Une estimation somme toute minimale, avait-il indiqué, puisque le chiffre réel devant se situer entre 240 et 245 milliards de dollars en prenant en compte la part de l’activité informelle. «Le Produit intérieur brut (PIB) est l’agrégat fondamental de la comptabilité nationale élaboré selon les recommandations du Système de comptabilité nationale (SCN 2008) des Nations unies, selon trois optiques : - L’optique production ; - L’optique revenus ; - L’optique dépenses. Il est également élaboré en valeurs courantes (nominales) et en volume, dont la variation représente la croissance économique. Il est élaboré en périodicité annuelle et en périodicité infra annuelle (trimestrielle)», explique-t-on dans ce projet de loi de finances. Et d’ajouter : «(…) l’élaboration des comptes nationaux se fait par rapport à une année de base.
De manière générale, la construction d’une nouvelle année de base est réalisée par le biais d’opérations statistiques structurantes réalisées pour l’année de base et pour les années très proches ou voisines (…).» A l’instar de l’enquête sur les dépenses de consommation et le niveau de vie des ménages et l’enquête de structures auprès des entreprises appelée également enquête approfondie, les rédacteurs du projet soulignent que «l’élaboration d’une nouvelle année de base est également une occasion pour l’inclusion de nouvelles sources d’informations statistiques émanant généralement des fichiers administratifs permettant des évaluations plus détaillées de certains aspects particuliers, et ce, pour l’affinement de leurs traitements». Les explications sont légion sur ce qui motive le rebasage.
L’on cite le changement dans le comportement des secteurs institutionnels ; le changement structurel de l’économie nationale ; l’émergence de nouveaux phénomènes (meilleure appréciation du secteur informel), etc. «L’année de base des comptes économiques en Algérie remonte à 1989. Les travaux de rebasage consistent à reconstituer les nouvelles données des comptes économiques en prenant comme année de base l’année 2001 au lieu de 1989, dans une première étape ; l’année 2011 en seconde étape ; et l’année 2022 en troisième étape», note-t-on enfin.
Autant dire que l’opération sera recommencée deux autres fois.
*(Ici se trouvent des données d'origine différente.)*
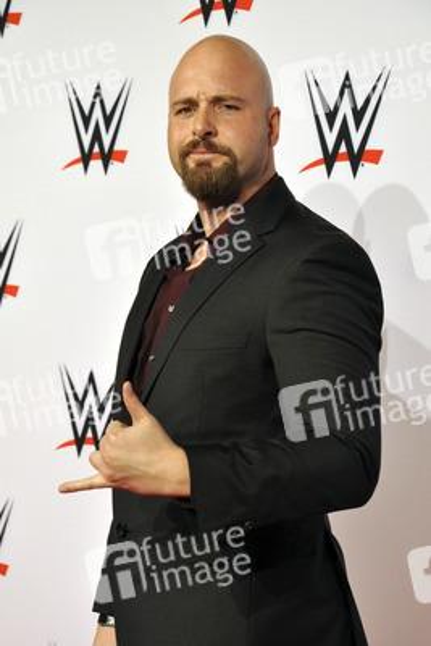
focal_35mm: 112
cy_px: 323
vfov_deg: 18.2
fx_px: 2018
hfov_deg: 12.2
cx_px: 216
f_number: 6.3
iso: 640
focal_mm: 75
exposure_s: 1/160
Ainsi, rappelle-t-on, la croissance du PIB en volume en 2022 a atteint un taux de +3,6%, contre +3,8% en 2021, en décélération modérée de 0,2 point de pourcentage par rapport à l’année 2021, tirée par une baisse de l’activité du secteur des hydrocarbures qui est passée de +10,5% en 2021 à –0,5% en 2022.
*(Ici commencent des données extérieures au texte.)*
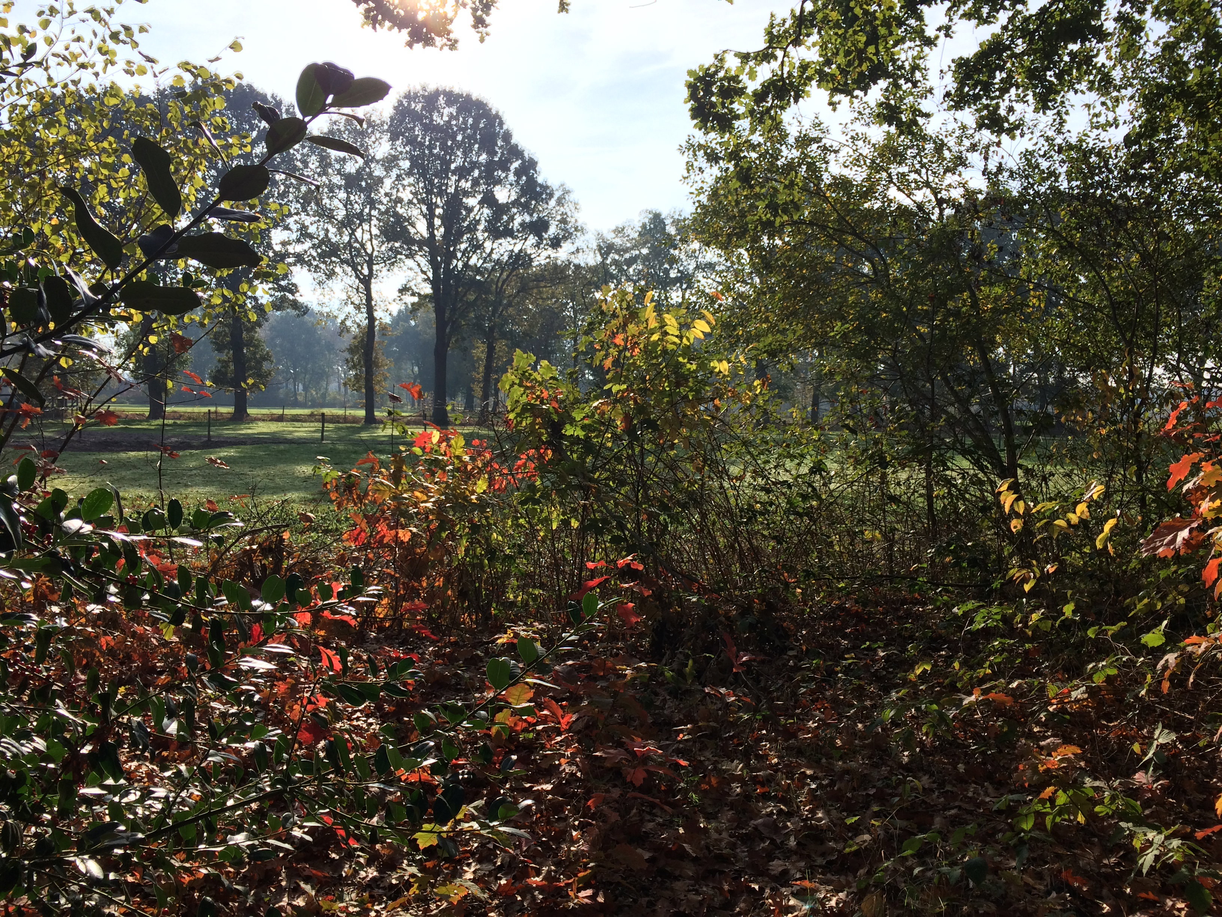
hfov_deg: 61.7
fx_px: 1024
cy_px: 458
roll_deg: -1.5
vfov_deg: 48.2
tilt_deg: -3.9
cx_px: 611
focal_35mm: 29
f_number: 2.2
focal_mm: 4.15
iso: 32
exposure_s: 1/1520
Dans le cadre des prévisions de clôture pour 2023, le PLF note que la croissance économique devrait progresser de 4,2%. «Le PIB a été estimé en prévision de clôture de 2023, en tenant compte du rebasage des comptes économiques en réalisation», souligne-t-on. «Ainsi, le volume du produit intérieur brut (PIB) en clôture de 2023 devrait, a-t-on ajouté, enregistrer une croissance de +4,2%, contre +5,3% prévue dans la loi de finances rectificative 2023, soit une révision à la baisse de 1,1 point de pourcentage résultant de l’actualisation des projections de la croissance du secteur des hydrocarbures qui a été revue à +1,9%, en prévision de clôture de 2023, contre +6,1% prévue dans la LFR 2023.» Idem pour les années 2024, 2025 et 2026.
Le Produit intérieur brut (PIB) a été estimé dans le cadre du projet de la loi de finances pour 2024 et projeté pour les années 2025 et 2026, pouvons-nous y lire, en tenant compte du «rebasage des comptes économiques en réalisation». Ainsi, la croissance économique devrait atteindre +4,2% en 2024, +3,9% en 2025 et +4,0% en 2026.
Reste, enfin, à savoir quelle est l’ampleur de cette entreprise qui touche au tableau de bord économique du pays. Le rebasage des comptes économiques en réalisation ? Quels sont les chantiers en cours ? Faut-il donc revoir, par exemple, les niveaux d’inflation et de chômage ? Quid de l’informel ? Autant de questions qui méritent d’être mises sous les projecteurs.